[Data listing]
== == ==

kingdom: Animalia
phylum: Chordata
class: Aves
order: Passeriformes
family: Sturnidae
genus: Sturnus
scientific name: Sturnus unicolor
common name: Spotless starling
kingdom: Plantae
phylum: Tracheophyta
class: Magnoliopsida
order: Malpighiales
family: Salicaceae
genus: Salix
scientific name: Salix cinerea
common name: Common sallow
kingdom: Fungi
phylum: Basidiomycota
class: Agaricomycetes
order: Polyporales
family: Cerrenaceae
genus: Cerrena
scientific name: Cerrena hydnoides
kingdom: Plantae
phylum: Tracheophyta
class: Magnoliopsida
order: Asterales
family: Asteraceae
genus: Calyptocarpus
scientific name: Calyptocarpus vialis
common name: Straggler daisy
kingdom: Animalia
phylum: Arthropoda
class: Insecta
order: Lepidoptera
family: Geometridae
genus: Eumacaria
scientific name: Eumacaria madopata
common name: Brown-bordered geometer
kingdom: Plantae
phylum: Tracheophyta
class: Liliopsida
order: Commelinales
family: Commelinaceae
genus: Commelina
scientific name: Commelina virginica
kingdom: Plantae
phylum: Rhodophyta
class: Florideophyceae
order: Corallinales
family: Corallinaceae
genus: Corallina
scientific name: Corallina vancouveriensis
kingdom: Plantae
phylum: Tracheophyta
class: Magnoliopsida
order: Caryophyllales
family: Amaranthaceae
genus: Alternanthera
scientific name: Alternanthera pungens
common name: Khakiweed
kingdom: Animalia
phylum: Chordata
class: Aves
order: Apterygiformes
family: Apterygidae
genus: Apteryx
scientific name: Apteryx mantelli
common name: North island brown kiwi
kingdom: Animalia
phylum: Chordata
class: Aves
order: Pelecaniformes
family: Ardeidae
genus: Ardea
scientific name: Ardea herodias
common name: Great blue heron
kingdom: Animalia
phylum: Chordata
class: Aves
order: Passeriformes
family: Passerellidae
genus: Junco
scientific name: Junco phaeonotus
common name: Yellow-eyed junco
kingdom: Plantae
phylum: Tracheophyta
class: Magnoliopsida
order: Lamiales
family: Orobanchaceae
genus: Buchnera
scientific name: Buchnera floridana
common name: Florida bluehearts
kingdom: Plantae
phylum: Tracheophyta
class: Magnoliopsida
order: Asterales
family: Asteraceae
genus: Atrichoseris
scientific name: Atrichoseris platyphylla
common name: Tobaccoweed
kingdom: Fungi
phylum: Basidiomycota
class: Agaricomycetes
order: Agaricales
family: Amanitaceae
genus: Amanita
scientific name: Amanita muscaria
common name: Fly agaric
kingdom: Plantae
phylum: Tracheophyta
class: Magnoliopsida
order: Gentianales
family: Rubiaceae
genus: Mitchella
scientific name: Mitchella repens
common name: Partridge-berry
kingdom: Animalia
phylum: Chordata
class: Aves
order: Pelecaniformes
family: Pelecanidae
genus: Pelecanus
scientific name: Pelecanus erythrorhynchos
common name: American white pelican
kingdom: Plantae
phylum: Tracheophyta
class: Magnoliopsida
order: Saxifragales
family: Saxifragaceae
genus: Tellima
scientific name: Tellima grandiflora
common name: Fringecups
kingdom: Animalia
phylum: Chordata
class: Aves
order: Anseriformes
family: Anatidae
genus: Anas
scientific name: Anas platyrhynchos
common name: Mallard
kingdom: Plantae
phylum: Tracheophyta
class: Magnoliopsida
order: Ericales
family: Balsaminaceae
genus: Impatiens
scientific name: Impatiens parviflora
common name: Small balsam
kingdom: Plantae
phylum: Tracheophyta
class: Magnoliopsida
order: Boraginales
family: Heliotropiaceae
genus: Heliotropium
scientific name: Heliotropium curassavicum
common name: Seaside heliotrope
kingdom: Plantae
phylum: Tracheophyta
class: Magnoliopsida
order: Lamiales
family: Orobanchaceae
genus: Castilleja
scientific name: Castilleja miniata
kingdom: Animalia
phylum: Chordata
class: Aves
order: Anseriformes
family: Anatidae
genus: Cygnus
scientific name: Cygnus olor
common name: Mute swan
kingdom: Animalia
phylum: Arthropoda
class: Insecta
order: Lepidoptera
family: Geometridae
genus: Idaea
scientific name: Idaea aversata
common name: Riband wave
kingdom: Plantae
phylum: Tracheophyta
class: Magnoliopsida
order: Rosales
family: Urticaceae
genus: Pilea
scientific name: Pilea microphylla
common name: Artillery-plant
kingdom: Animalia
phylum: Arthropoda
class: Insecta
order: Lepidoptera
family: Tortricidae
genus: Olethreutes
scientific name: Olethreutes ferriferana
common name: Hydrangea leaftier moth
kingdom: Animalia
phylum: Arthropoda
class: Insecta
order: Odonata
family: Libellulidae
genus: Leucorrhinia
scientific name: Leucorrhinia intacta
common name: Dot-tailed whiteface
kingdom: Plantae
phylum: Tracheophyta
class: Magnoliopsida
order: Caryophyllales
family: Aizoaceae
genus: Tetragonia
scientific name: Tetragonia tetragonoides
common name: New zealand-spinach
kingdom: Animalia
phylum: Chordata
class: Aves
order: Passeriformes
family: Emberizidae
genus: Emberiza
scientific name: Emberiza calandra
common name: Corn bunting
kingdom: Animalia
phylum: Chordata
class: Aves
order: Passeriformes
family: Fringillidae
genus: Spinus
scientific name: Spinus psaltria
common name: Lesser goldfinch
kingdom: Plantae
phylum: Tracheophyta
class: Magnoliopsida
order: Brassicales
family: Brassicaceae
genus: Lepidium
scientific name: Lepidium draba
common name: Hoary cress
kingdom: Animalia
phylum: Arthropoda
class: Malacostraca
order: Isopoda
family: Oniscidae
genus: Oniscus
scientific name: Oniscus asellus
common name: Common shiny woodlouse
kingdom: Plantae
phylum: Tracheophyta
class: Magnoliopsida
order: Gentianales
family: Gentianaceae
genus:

== == ==

Rewrite the entire listing above as a numbered list with one line per item, omitting any blank lines.

● RESULT FOR THIS EXERCISE
1. kingdom: Animalia
2. phylum: Chordata
3. class: Aves
4. order: Passeriformes
5. family: Sturnidae
6. genus: Sturnus
7. scientific name: Sturnus unicolor
8. common name: Spotless starling
9. kingdom: Plantae
10. phylum: Tracheophyta
11. class: Magnoliopsida
12. order: Malpighiales
13. family: Salicaceae
14. genus: Salix
15. scientific name: Salix cinerea
16. common name: Common sallow
17. kingdom: Fungi
18. phylum: Basidiomycota
19. class: Agaricomycetes
20. order: Polyporales
21. family: Cerrenaceae
22. genus: Cerrena
23. scientific name: Cerrena hydnoides
24. kingdom: Plantae
25. phylum: Tracheophyta
26. class: Magnoliopsida
27. order: Asterales
28. family: Asteraceae
29. genus: Calyptocarpus
30. scientific name: Calyptocarpus vialis
31. common name: Straggler daisy
32. kingdom: Animalia
33. phylum: Arthropoda
34. class: Insecta
35. order: Lepidoptera
36. family: Geometridae
37. genus: Eumacaria
38. scientific name: Eumacaria madopata
39. common name: Brown-bordered geometer
40. kingdom: Plantae
41. phylum: Tracheophyta
42. class: Liliopsida
43. order: Commelinales
44. family: Commelinaceae
45. genus: Commelina
46. scientific name: Commelina virginica
47. kingdom: Plantae
48. phylum: Rhodophyta
49. class: Florideophyceae
50. order: Corallinales
51. family: Corallinaceae
52. genus: Corallina
53. scientific name: Corallina vancouveriensis
54. kingdom: Plantae
55. phylum: Tracheophyta
56. class: Magnoliopsida
57. order: Caryophyllales
58. family: Amaranthaceae
59. genus: Alternanthera
60. scientific name: Alternanthera pungens
61. common name: Khakiweed
62. kingdom: Animalia
63. phylum: Chordata
64. class: Aves
65. order: Apterygiformes
66. family: Apterygidae
67. genus: Apteryx
68. scientific name: Apteryx mantelli
69. common name: North island brown kiwi
70. kingdom: Animalia
71. phylum: Chordata
72. class: Aves
73. order: Pelecaniformes
74. family: Ardeidae
75. genus: Ardea
76. scientific name: Ardea herodias
77. common name: Great blue heron
78. kingdom: Animalia
79. phylum: Chordata
80. class: Aves
81. order: Passeriformes
82. family: Passerellidae
83. genus: Junco
84. scientific name: Junco phaeonotus
85. common name: Yellow-eyed junco
86. kingdom: Plantae
87. phylum: Tracheophyta
88. class: Magnoliopsida
89. order: Lamiales
90. family: Orobanchaceae
91. genus: Buchnera
92. scientific name: Buchnera floridana
93. common name: Florida bluehearts
94. kingdom: Plantae
95. phylum: Tracheophyta
96. class: Magnoliopsida
97. order: Asterales
98. family: Asteraceae
99. genus: Atrichoseris
100. scientific name: Atrichoseris platyphylla
101. common name: Tobaccoweed
102. kingdom: Fungi
103. phylum: Basidiomycota
104. class: Agaricomycetes
105. order: Agaricales
106. family: Amanitaceae
107. genus: Amanita
108. scientific name: Amanita muscaria
109. common name: Fly agaric
110. kingdom: Plantae
111. phylum: Tracheophyta
112. class: Magnoliopsida
113. order: Gentianales
114. family: Rubiaceae
115. genus: Mitchella
116. scientific name: Mitchella repens
117. common name: Partridge-berry
118. kingdom: Animalia
119. phylum: Chordata
120. class: Aves
121. order: Pelecaniformes
122. family: Pelecanidae
123. genus: Pelecanus
124. scientific name: Pelecanus erythrorhynchos
125. common name: American white pelican
126. kingdom: Plantae
127. phylum: Tracheophyta
128. class: Magnoliopsida
129. order: Saxifragales
130. family: Saxifragaceae
131. genus: Tellima
132. scientific name: Tellima grandiflora
133. common name: Fringecups
134. kingdom: Animalia
135. phylum: Chordata
136. class: Aves
137. order: Anseriformes
138. family: Anatidae
139. genus: Anas
140. scientific name: Anas platyrhynchos
141. common name: Mallard
142. kingdom: Plantae
143. phylum: Tracheophyta
144. class: Magnoliopsida
145. order: Ericales
146. family: Balsaminaceae
147. genus: Impatiens
148. scientific name: Impatiens parviflora
149. common name: Small balsam
150. kingdom: Plantae
151. phylum: Tracheophyta
152. class: Magnoliopsida
153. order: Boraginales
154. family: Heliotropiaceae
155. genus: Heliotropium
156. scientific name: Heliotropium curassavicum
157. common name: Seaside heliotrope
158. kingdom: Plantae
159. phylum: Tracheophyta
160. class: Magnoliopsida
161. order: Lamiales
162. family: Orobanchaceae
163. genus: Castilleja
164. scientific name: Castilleja miniata
165. kingdom: Animalia
166. phylum: Chordata
167. class: Aves
168. order: Anseriformes
169. family: Anatidae
170. genus: Cygnus
171. scientific name: Cygnus olor
172. common name: Mute swan
173. kingdom: Animalia
174. phylum: Arthropoda
175. class: Insecta
176. order: Lepidoptera
177. family: Geometridae
178. genus: Idaea
179. scientific name: Idaea aversata
180. common name: Riband wave
181. kingdom: Plantae
182. phylum: Tracheophyta
183. class: Magnoliopsida
184. order: Rosales
185. family: Urticaceae
186. genus: Pilea
187. scientific name: Pilea microphylla
188. common name: Artillery-plant
189. kingdom: Animalia
190. phylum: Arthropoda
191. class: Insecta
192. order: Lepidoptera
193. family: Tortricidae
194. genus: Olethreutes
195. scientific name: Olethreutes ferriferana
196. common name: Hydrangea leaftier moth
197. kingdom: Animalia
198. phylum: Arthropoda
199. class: Insecta
200. order: Odonata
201. family: Libellulidae
202. genus: Leucorrhinia
203. scientific name: Leucorrhinia intacta
204. common name: Dot-tailed whiteface
205. kingdom: Plantae
206. phylum: Tracheophyta
207. class: Magnoliopsida
208. order: Caryophyllales
209. family: Aizoaceae
210. genus: Tetragonia
211. scientific name: Tetragonia tetragonoides
212. common name: New zealand-spinach
213. kingdom: Animalia
214. phylum: Chordata
215. class: Aves
216. order: Passeriformes
217. family: Emberizidae
218. genus: Emberiza
219. scientific name: Emberiza calandra
220. common name: Corn bunting
221. kingdom: Animalia
222. phylum: Chordata
223. class: Aves
224. order: Passeriformes
225. family: Fringillidae
226. genus: Spinus
227. scientific name: Spinus psaltria
228. common name: Lesser goldfinch
229. kingdom: Plantae
230. phylum: Tracheophyta
231. class: Magnoliopsida
232. order: Brassicales
233. family: Brassicaceae
234. genus: Lepidium
235. scientific name: Lepidium draba
236. common name: Hoary cress
237. kingdom: Animalia
238. phylum: Arthropoda
239. class: Malacostraca
240. order: Isopoda
241. family: Oniscidae
242. genus: Oniscus
243. scientific name: Oniscus asellus
244. common name: Common shiny woodlouse
245. kingdom: Plantae
246. phylum: Tracheophyta
247. class: Magnoliopsida
248. order: Gentianales
249. family: Gentianaceae
250. genus:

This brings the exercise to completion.